This version brings improvements to external declaration detection, fixes
to quote tracking, fixes to unary tracking, some clarification of wording,
and the usual slew of fixes for false positives.

Of note:
- much better unary tracking across preprocessor directives
- UTF8 checks highlight the character at fault
- widening of mutex detection

Andy Whitcroft (17):
Version: 0.17
values: __attribute__ carries through the previous type
quotes: should only follow "positive" lines
clarify the indent tabs over spaces wording
loosen NR_CPUS check for array range initialisers
detect external function declarations without an extern prefix
function declaration arguments should be with the identifier
DEFINE_MUTEX should report in line with struct mutex
NR_CPUS is valid in preprocessor statements
comment detection should not start on the @@ line
types: add support for #undef
tighten mutex/completion reports to usage
allow export of function pointers
values: preprocessor #define is out of line maintain values
values: #define does not always have parentheses
unary '*' may be const
utf8 checks should report location of the invalid character

Wolfram Sang (1):
make checkpatch.pl really skip

Signed-off-by: Andy Whitcroft
---
scripts/checkpatch.pl | 131 +++++++++++++++++++++++++++++++++---------------
1 files changed, 90 insertions(+), 41 deletions(-)

══════

Exercise requirements:
Translate this sentence from the checkpatch release notes into Spanish: "This version brings improvements to external declaration detection, fixes to quote tracking, fixes to unary tracking, some clarification of wording, and the usual slew of fixes for false positives."

Data extract:
══════

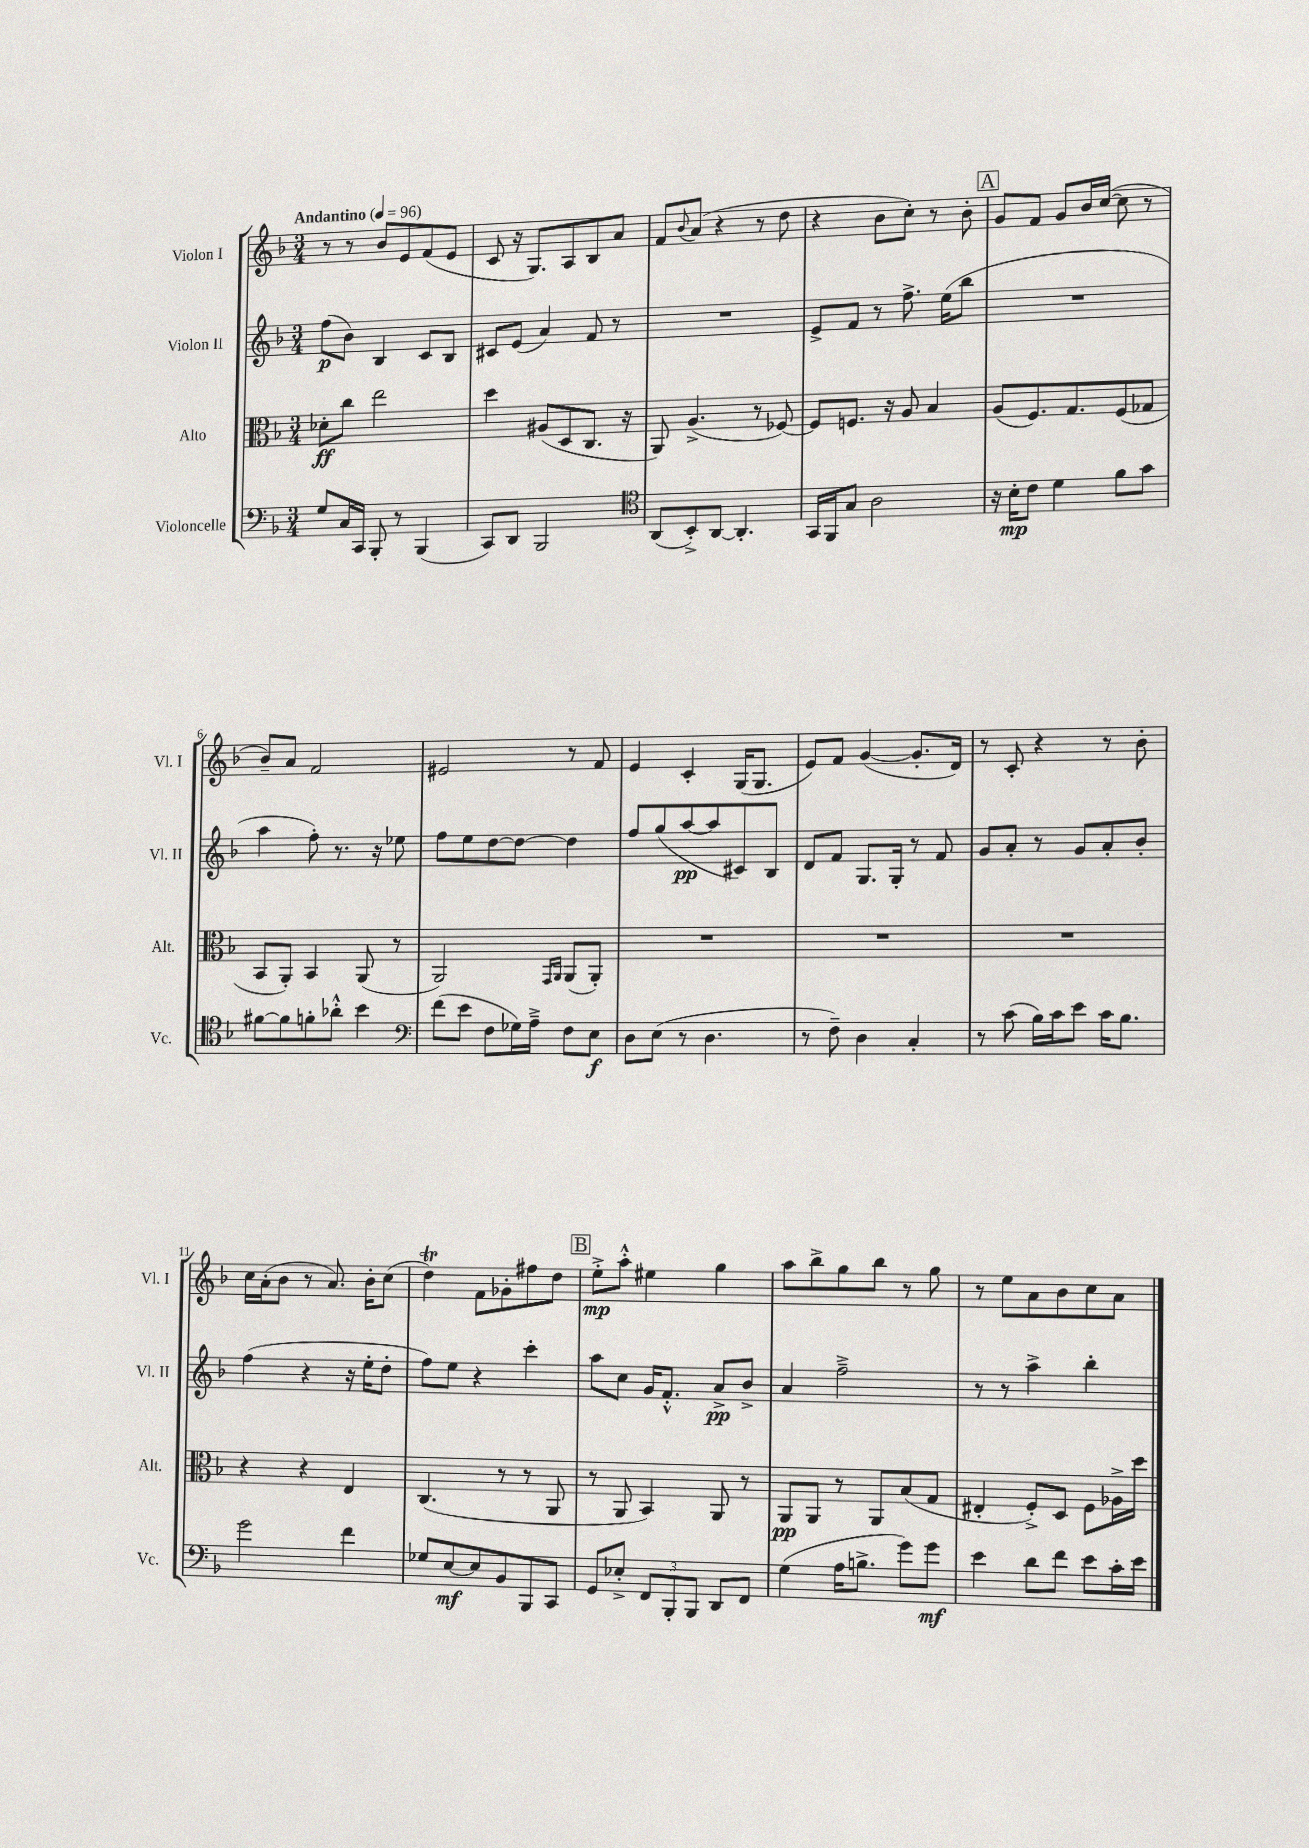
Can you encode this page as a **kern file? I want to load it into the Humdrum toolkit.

══════

Answer to this exercise:
Esta versión trae mejoras en la detección de declaraciones externas, correcciones en el seguimiento de comillas, correcciones en el seguimiento de operadores unarios, algunas aclaraciones de redacción y la habitual serie de correcciones de falsos positivos.